▶ Required task A: In the forum thread below, what does Praetor say must be installed for Windows Media Player to play DVDs?

▶ Document section:

^^^^

# Can't watch DVD's with LG 16x DVD/RW 52X24X52



## tooty816 (May 11, 2004)

Hi,

I just got this new dvd/rw from LG. I can't watch DVD's with Windows media player. I don't want to download any secondary software like powerDVD. Do I have to install any patches or drviers for Media player to work? I have seen LG DVD/RW with 48X24X48 that works. Mine is newer; shouldn't it work?

thanks


----------



## [tab] (May 11, 2004)

I don't think Windows Media Player can play DVDs without other software being installed.


----------



## tooty816 (May 12, 2004)

*Windows Media Player and DVDs*

Hi,

What kind of software do I need? I have seen it done on my friend's computer, like I said. He has almost the exact same LG DVD player as I do. He's also running WinXP with the newest Media Player released.

Thanks


----------



## [tab] (May 12, 2004)

I have no idea, I don't use MS Windows to watch DVDs, maybe you could ask your friend how he set his up?


----------



## Death_Shadow (May 18, 2004)

tooty816 said:
			
		

> Hi,
> 
> What kind of software do I need? I have seen it done on my friend's computer, like I said. He has almost the exact same LG DVD player as I do. He's also running WinXP with the newest Media Player released.
> 
> Thanks


 You'll have to update your drivers i think, see the thread i replied to somwhere else, not entirely sure where....sorry that probs doesn't help, but yeh, otherwise u need different software. Personally i recomend PowerDVD!


----------



## Praetor (Jul 10, 2004)

> I don't think Windows Media Player can play DVDs without other software being installed.


Absolutely correct, you will need a functional MPEG2 codec installed (i.e., any software DVD player program). Even then, WMP is not the ideal choice for DVD playback as it simply was not designed for that role. Maybe they'll fix that with WMP10


----------



## Nephilim (Jul 20, 2004)

The basic versions of either PowerDVD or WinDVD can be had on ebay for under $10 and will supply thye needed codec


----------



## Praetor (Jul 20, 2004)

Seems like a free DVD player ... not sure how good/reliable it is though: http://www.cliprex.com/free_dvd_vid.../catid,7/order,dmdate_published/ascdesc,DESC/


----------



## CooLPistoL (Jul 30, 2004)

Im using WinDVD, its great. Got it for free when i bought my first dvd rom.


----------

^^^^

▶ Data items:
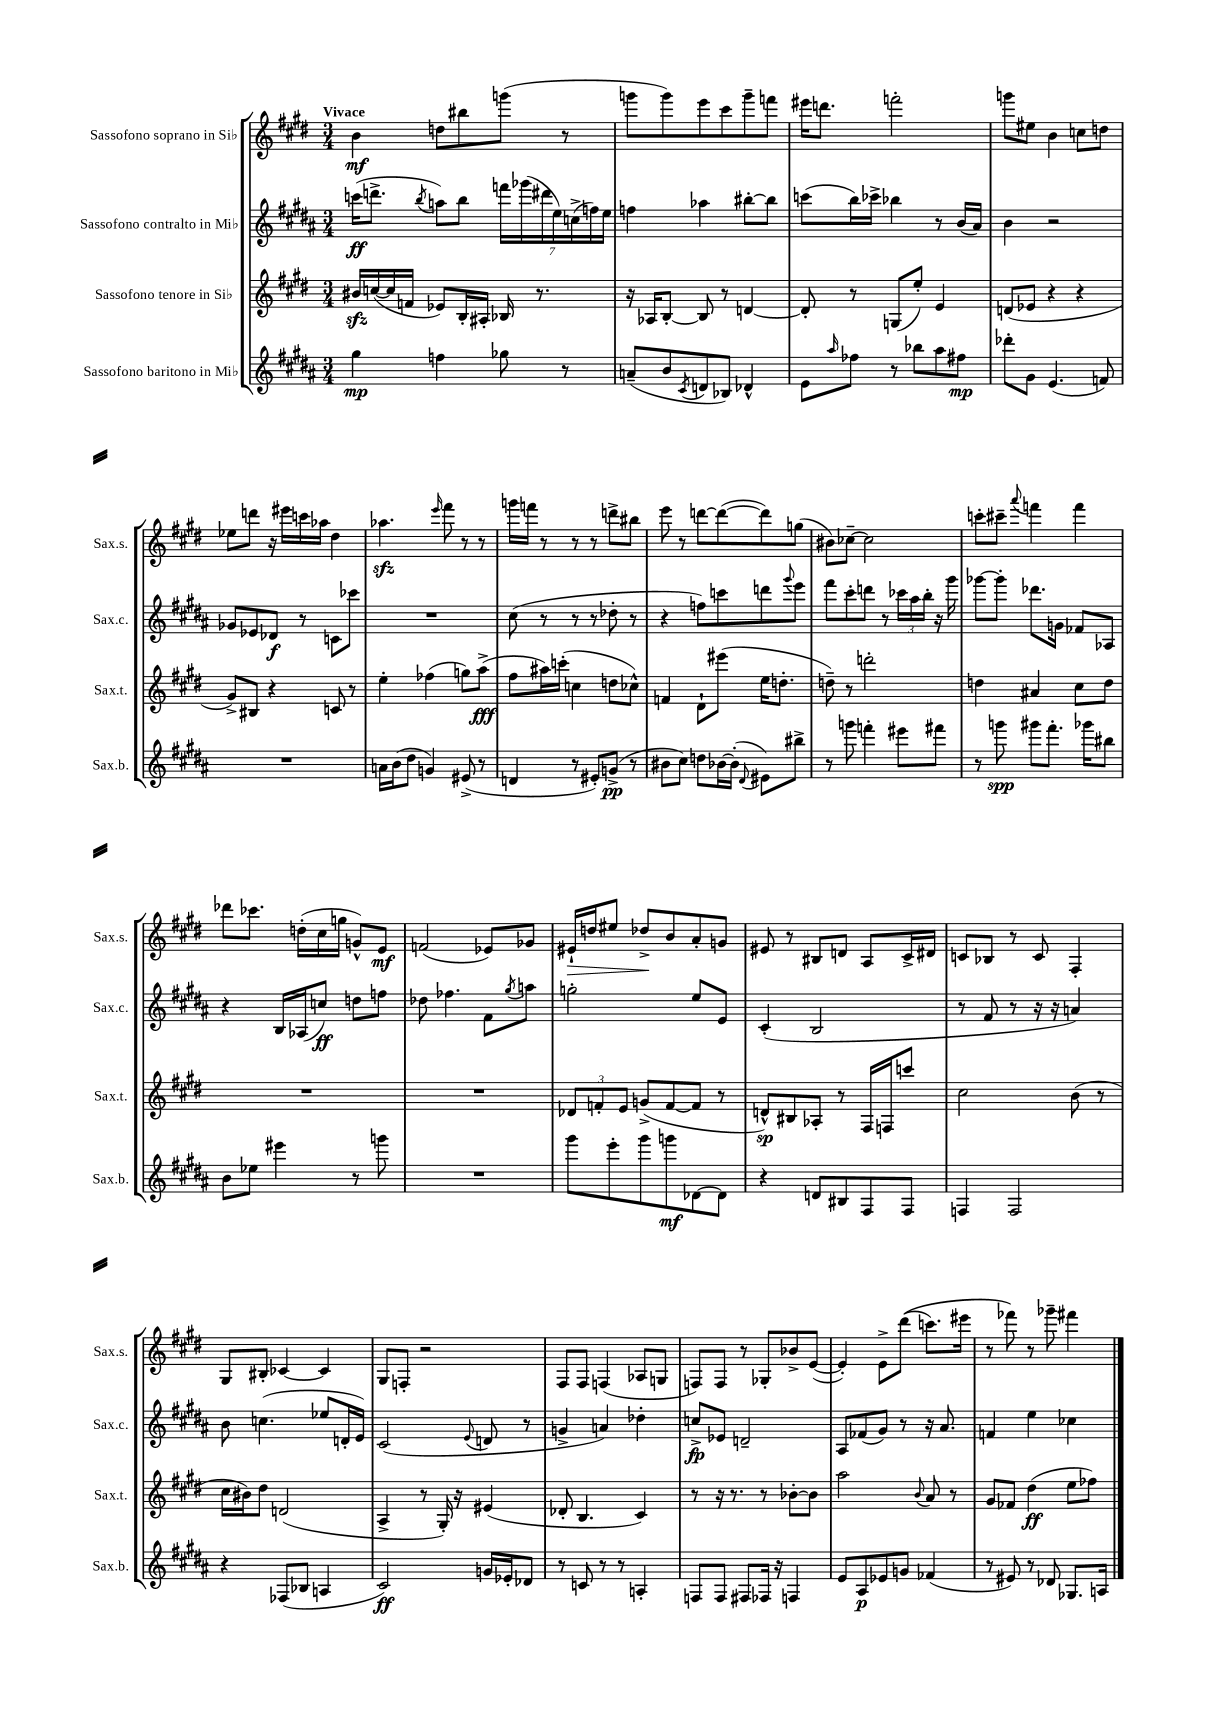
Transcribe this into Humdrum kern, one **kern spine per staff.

**kern	**kern	**kern	**kern
*staff4	*staff3	*staff2	*staff1
*clefG2	*clefG2	*clefG2	*clefG2
*k[f#c#g#d#a#]	*k[f#c#g#d#]	*k[f#c#g#d#a#]	*k[f#c#g#d#]
*M3/4	*M3/4	*M3/4	*M3/4
4gg#	16b#	(16ccc	4b
.	([16cc	8.ddd^	.
.	16cc]	.	.
.	16f	.	.
.	.	8qbb	.
4ff	8e-)	8aa)	8dd
.	16B'	8bb	8bb#
.	16A#'	.	.
8gg-	16B-	28fff	(8ggg
.	.	(28ggg-	.
.	8.r	.	.
.	.	28ddd#	.
.	.	28ee)	.
8r	.	.	8r
.	.	(28cc^	.
.	.	28ff)	.
.	.	28ee	.
=	=	=	=
(8a~	16r	4ff	8ggg
.	16A-	.	.
8b	[8B'	.	8ggg)
8qc#	.	.	.
8d	8B]	4aa-	8eee
8B-)	8r	.	8ccc#
4d-^^	[4d	[8bb#'	8ggg~
.	.	8bb#]	8fff
=	=	=	=
8e	8d']	(8ccc	16eee#
.	.	.	8.ddd
16qqaa#	.	.	.
8ff-	8r	16bb)	.
.	.	16ccc-^	.
8r	(8G	4bb-	2fff'
8bb-	8ee')	.	.
8aa#	4e	8r	.
8ff#	.	(16b	.
.	.	16a#)	.
=	=	=	=
8ddd-'	(8d	4b	8ggg
8g#	8e-	.	8ee#
(4.e	4r	2r	4b
.	4r	.	8cc
8f)	.	.	8dd
=	=	=	=
2.r	8g#^)	8g-	8ee-
.	8B#	8e-	8ddd
.	4r	8d-	16r
.	.	.	16eee#
.	.	8r	16ccc
.	.	.	16aa-
.	8c	8c	4dd#
.	8r	8ccc-	.
=	=	=	=
16a	4ee'	2.r	4.aa-
(16b	.	.	.
8dd#	.	.	.
4g)	(4ff-	.	.
.	.	.	16qqeee
.	.	.	8fff#
(8e#^	8gg)	.	8r
8r	(8aa^	.	8r
=	=	=	=
4d	8ff#	(8cc#	16ggg
.	.	.	16fff
.	16aa#)	8r	8r
.	(16ccc'	.	.
8r	4cc	8r	8r
8e#')	.	8r	8r
(8g^	8dd	8dd-'	8ddd^
8r	8cc-^^)	8r	8bb#
=	=	=	=
8b#	4f	4r	8eee
8cc#)	.	.	8r
8dd	8d#`	8ff)	[8ddd
[16b-	(8eee#	8ccc	(8ddd_
(16b-']	.	.	.
8qqd#	.	.	.
8e#)	16ee	8ddd	8ddd])
.	8.dd'	.	.
.	.	8qqggg#	.
8bb#^	.	8eee	(8gg
=	=	=	=
8r	8dd~)	8fff#	8b#)
8ggg	8r	8ccc#'	[8cc-~
4fff'	2ddd'	8ddd	2cc-]
.	.	8r	.
8eee#	.	24ccc-	.
.	.	24aa#	.
.	.	24bb'	.
8fff#	.	16r	.
.	.	16ggg#	.
=	=	=	=
8r	4dd	[8ggg-	8ccc'
8ggg	.	8ggg-']	8ccc#~
.	.	.	8qqaaa
8ggg#	4a#	8.ddd-	4fff
8.fff#'	.	.	.
.	.	16g	.
.	8cc#	8f-	4fff
16ggg-	.	.	.
8bb#	8dd	8A-	.
=	=	=	=
8b	2.r	4r	8ddd-
8ee-	.	.	8.ccc-
4eee#	.	16B	.
.	.	(16A-	(16dd'
.	.	8cc)	16cc#
.	.	.	16gg
8r	.	8dd	8g^^)
8ggg	.	8ff	8e
=	=	=	=
2.r	2.r	8dd-	(2f
.	.	4.ff-	.
.	.	8f#	8e-)
.	.	8qgg#	.
.	.	8aa	8g-
=	=	=	=
8ggg#	12d-	2gg'	16e#`
.	.	.	16dd
.	12f'	.	.
8eee'	.	.	8ee#
.	12e	.	.
8ggg#	(8g^	.	8dd-^
8ggg	[8f	.	8b
[8d-	8f]	8ee	8a'
8d-]	8r	8e	8g
=	=	=	=
4r	8d^^)	(4c#'	8e#
.	8B#	.	8r
8d	8A-'	2B	8B#
8B#	8r	.	8d
8F#	16F#	.	8A
.	16F	.	.
8F#	8ccc	.	16c#^
.	.	.	16d#
=	=	=	=
4F	2cc#	8r	8c
.	.	8f#	8B-
2F	.	8r	8r
.	.	16r	8c
.	.	16r	.
.	(8b	4a)	4F#'
.	8r	.	.
=	=	=	=
4r	16cc#	8b	8G#
.	16b#)	.	.
.	8dd#	(4.cc	8B#'
(8F-	(2d	.	[4c-
8B-	.	.	.
4A	.	8ee-	4c-]
.	.	16d'	.
.	.	16e)	.
=	=	=	=
2c#)	4A^	(2c#	8G#
.	.	.	8F'
.	8r	.	2r
.	16G#')	.	.
.	16r	.	.
.	.	8qqe	.
16g	(4e#	8d	.
16e-'	.	.	.
8d-	.	8r	.
=	=	=	=
8r	8d-'	4g^	8F#
8c	4.B	.	8F#
8r	.	4a)	(4F
8r	.	.	.
4A'	4c#)	4dd-'	8A-
.	.	.	8G
=	=	=	=
8F	8r	8cc^	8F)
8F	16r	8e-	8F
.	8.r	.	.
8F#	.	2d~	8r
16F-	8r	.	8G-'
16r	.	.	.
4F	[8b-'	.	8b-^
.	8b-]	.	([8e
=	=	=	=
8e	2aa	8A#	4e'])
8A#	.	(8f-	.
8e-	.	8g#)	8e^
8g	.	8r	&((8ddd#
.	8qqb	.	.
(4f-	8a	16r	8.ccc)
.	.	8.a#	.
.	8r	.	.
.	.	.	16eee#
=	=	=	=
8r	8g#	4f	8r
8e#)	8f-	.	8fff-&)
8r	(4dd#	4ee	8r
8d-	.	.	8ggg-~
8.G-	8ee	4cc-	4fff#
.	8ff-)	.	.
16A	.	.	.
==	==	==	==
*-	*-	*-	*-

^^^^

▶ Required task B: Find each line in the rows above that contains the string "kern", treating uppercase and lowercase as different, and copy every such line.

▶ Exercise solution A: A functional MPEG2 codec, meaning any software DVD player program.

▶ Exercise solution B:
Transcribe this into Humdrum kern, one **kern spine per staff.
**kern	**kern	**kern	**kern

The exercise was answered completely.